3 December 2000. Media Statement

Government Bails Waitangi Marae Out of Project Debt

Minister of Internal Affairs Hon. George Hawkins said the Government has had to bail Waitangi Marae out of debt after a facilities upgrade project, driven by the previous National government, went over-budget.

National leader Jenny Shipley spearheaded the project in 1999, while she was Prime Minister.

"Mrs Shipley encouraged the Waitangi Marae to upgrade its ablution block. She arranged for the Department of Internal Affairs to gather together grants – using Lottery Board money – to bankroll the project," George Hawkins said.
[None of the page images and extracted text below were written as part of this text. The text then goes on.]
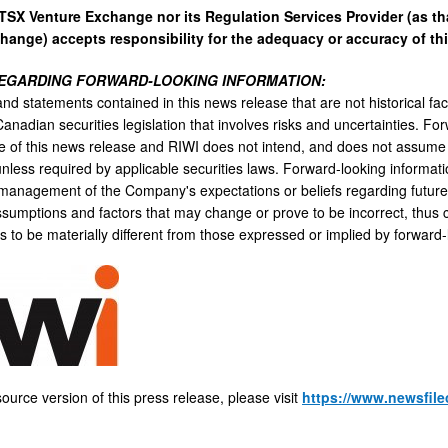
 TSX Venture Exchange nor its Regulation Services Provider (as tha
hange) accepts responsibility for the adequacy or accuracy of thi
EGARDING FORWARD-LOOKING INFORMATION:
nd statements contained in this news release that are not historical fac
anadian securities legislation that involves risks and uncertainties. Fo
te of this news release and RIWI does not intend, and does not assume 
unless required by applicable securities laws. Forward-looking informati
 management of the Company's expectations or beliefs regarding future 
assumptions and factors that may change or prove to be incorrect, thus 
 to be materially different from those expressed or implied by forward-
ource version of this press release, please visit
https://www.newsfile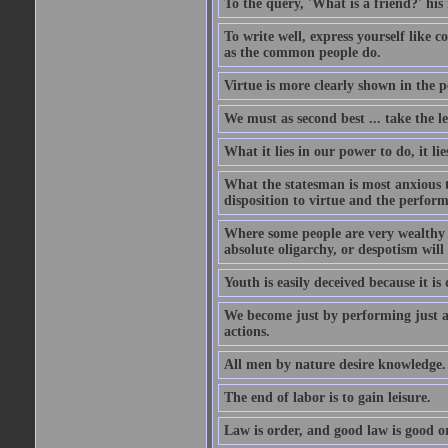
To the query, 'What is a friend?' his 
To write well, express yourself like
as the common people do.
Virtue is more clearly shown in the 
We must as second best ... take the lea
What it lies in our power to do, it li
What the statesman is most anxious to
disposition to virtue and the perform
Where some people are very wealthy a
absolute oligarchy, or despotism will
Youth is easily deceived because it is
We become just by performing just a
actions.
All men by nature desire knowledge.
The end of labor is to gain leisure.
Law is order, and good law is good o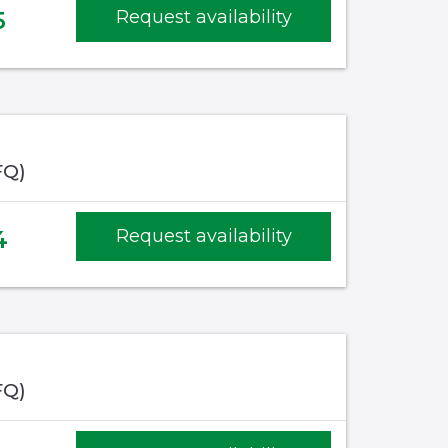
5
Request availability
FQ)
4
Request availability
FQ)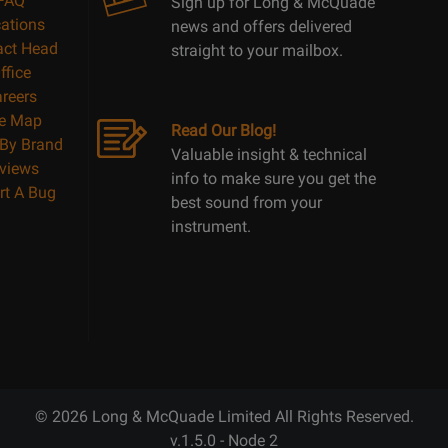
FAQ
Sign up for Long & McQuade
ations
news and offers delivered
act Head
straight to your mailbox.
ffice
reers
te Map
Read Our Blog!
By Brand
Valuable insight & technical
views
info to make sure you get the
rt A Bug
best sound from your
instrument.
© 2026 Long & McQuade Limited All Rights Reserved.
v.1.5.0 - Node 2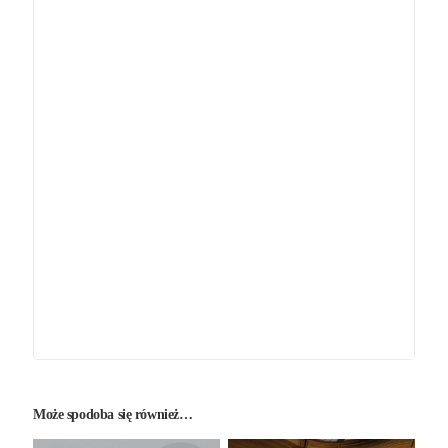
Może spodoba się również…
Total funding for the Marae renovation project was provided from:
a) Auckland Savings Bank Grant (incl. GST) $102,000
b) Te Puni Kökiri (incl. GST) $15,000
c) Department of Internal Affairs (incl. GST) $ 50,000
d) Lottery Marae Heritage and Facilities (excl. GST) $310,060
e) Sub total $477,060
f) GST on Lottery Marae Heritage and Facilities $38,758
g) Total Project Funds (incl. GST) $515,818

"In other words: $65,000 was taxpayers money (paid by the Crown), $310,000
was from Lottery Grants funds, and $102,000 was from a private charitable
trust," George Hawkins said.

"This whole mess occurred because Jenny Shipley’s government failed to ensure the project was well managed. Jenny Shipley and her government arranged for the money to pour into the Marae and failed to make sure it had the financial and project management skills to complete the upgrade.

"The Marae subsequently ran into massive debt," George Hawkins said.

To meet the rebuilding project debts, the Labour/Alliance Government has had to slash the funding available for Waitangi Day 2001 commemorations from $324,000 to $204,000.

"The Crown is not legally responsible for the debts, but the Government realises it has a responsibility for the outcome of a rebuilding project at a site of such national importance," George Hawkins said.

"It is quite wrong for Waitangi trustees to claim the National Marae is being snubbed when the government has just bailed out its upgrade project to the tune of $170,000.

"The government has taken a fiscally responsible decision which has had implications for the scope of activities planned in 2001," George Hawkins said.